Ok guys, back from hell.
I implemented the spinlock global sync on the card… External Image As you already mentioned this only works up to a certain number of blocks per processor, so I determined the number of my card. The queue length (blocks per multiprocessor) on the Quadro FX 4600 was finally tested to be 9 after three times rebooting my system because it hung. External Image Would be nice if this could be fixed in the next driver version. :) So finally I can split up computation so that at maximum 9x12 blocks are used (12 processors for the FX4600).
Here is the unoptimized hacked code snippet for the spinlocking:
__global__ void computeDistance(float *dimage1,
float *dimage2,
float *dsumvector,
int *dstate)
{
[...]
// Increment the cycle counter so we can synchronize by doing spinlocking on
// this vector by assuming all blocks have finished if the counter is in the
// same state for all blocks.
dstate[blockIdx.x + __mul24(blockIdx.y, gridDim.x)] =
dstate[blockIdx.x + __mul24(blockIdx.y, gridDim.x)] + 1;
// Do the spinlock wait with the first block, first thread and wait until
// all blocks have the same counter state.

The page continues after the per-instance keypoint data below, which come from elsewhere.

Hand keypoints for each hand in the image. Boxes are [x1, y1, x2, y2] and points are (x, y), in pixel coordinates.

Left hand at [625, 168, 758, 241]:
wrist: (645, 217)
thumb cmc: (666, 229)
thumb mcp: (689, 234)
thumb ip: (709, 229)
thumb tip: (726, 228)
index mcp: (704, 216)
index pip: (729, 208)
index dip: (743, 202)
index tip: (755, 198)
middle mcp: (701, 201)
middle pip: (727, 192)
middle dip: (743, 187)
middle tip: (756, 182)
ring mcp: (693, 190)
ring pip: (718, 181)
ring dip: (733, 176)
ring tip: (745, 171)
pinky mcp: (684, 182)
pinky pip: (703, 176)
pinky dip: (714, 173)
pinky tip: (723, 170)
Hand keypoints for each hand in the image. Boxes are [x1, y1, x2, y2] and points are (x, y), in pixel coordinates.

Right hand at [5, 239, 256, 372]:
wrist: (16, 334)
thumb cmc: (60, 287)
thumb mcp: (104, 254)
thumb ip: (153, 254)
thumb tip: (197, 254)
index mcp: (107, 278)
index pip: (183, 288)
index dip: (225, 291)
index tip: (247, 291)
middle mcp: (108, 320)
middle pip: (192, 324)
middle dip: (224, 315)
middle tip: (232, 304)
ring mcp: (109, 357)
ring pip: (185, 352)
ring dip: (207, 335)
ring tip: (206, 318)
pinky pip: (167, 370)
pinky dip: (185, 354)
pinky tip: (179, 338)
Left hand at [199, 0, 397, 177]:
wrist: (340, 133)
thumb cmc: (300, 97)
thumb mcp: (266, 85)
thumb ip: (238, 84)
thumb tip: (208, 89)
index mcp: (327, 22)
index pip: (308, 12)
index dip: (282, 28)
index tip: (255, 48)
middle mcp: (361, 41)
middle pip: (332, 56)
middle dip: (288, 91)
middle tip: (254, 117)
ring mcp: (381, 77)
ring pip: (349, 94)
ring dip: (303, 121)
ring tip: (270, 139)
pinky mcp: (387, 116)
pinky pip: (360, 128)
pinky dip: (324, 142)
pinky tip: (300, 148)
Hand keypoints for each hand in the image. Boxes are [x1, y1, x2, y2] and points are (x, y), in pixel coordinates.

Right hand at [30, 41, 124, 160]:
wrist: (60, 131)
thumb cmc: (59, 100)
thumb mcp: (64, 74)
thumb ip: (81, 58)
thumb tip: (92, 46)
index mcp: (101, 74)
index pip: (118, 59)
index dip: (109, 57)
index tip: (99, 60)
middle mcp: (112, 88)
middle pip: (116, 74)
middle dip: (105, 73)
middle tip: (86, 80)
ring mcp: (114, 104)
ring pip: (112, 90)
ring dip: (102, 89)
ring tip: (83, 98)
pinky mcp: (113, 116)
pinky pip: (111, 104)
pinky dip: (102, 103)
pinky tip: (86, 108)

if(threadIdx.x == 0 && threadIdx.y == 0) {
if(blockIdx.x == 0 && blockIdx.y == 0) {
sum = dsumvector[0];
// Go through the vector and wait until the two successive counters are equal,
// than sum up the synchronized element
for(i = 1; i < gridDim.x*gridDim.y; ++i) {
while(dstate[i-1] != dstate[i]) {}
sum += dsumvector[i];
}
dsumvector[__mul24(gridDim.x, gridDim.y)] = sum;
}
}
}
I still don’t get your point. :( My pseudocode looks like this:
loadImagesToSharedMemory();
do {
setParameter();
applyParameter();
distance = calculateDistance();
// !!! Here I need the overall distance
} while(distance > threshold)
Because the images stay the same over the whole while loop and I access them more than once it would be nice if I could place them in shared memory. Now if I call the functions above from the host (as separate kernels), I have to lose the images in shared memory each time I leave one of the kernels right!? How can I prevent this with your approach?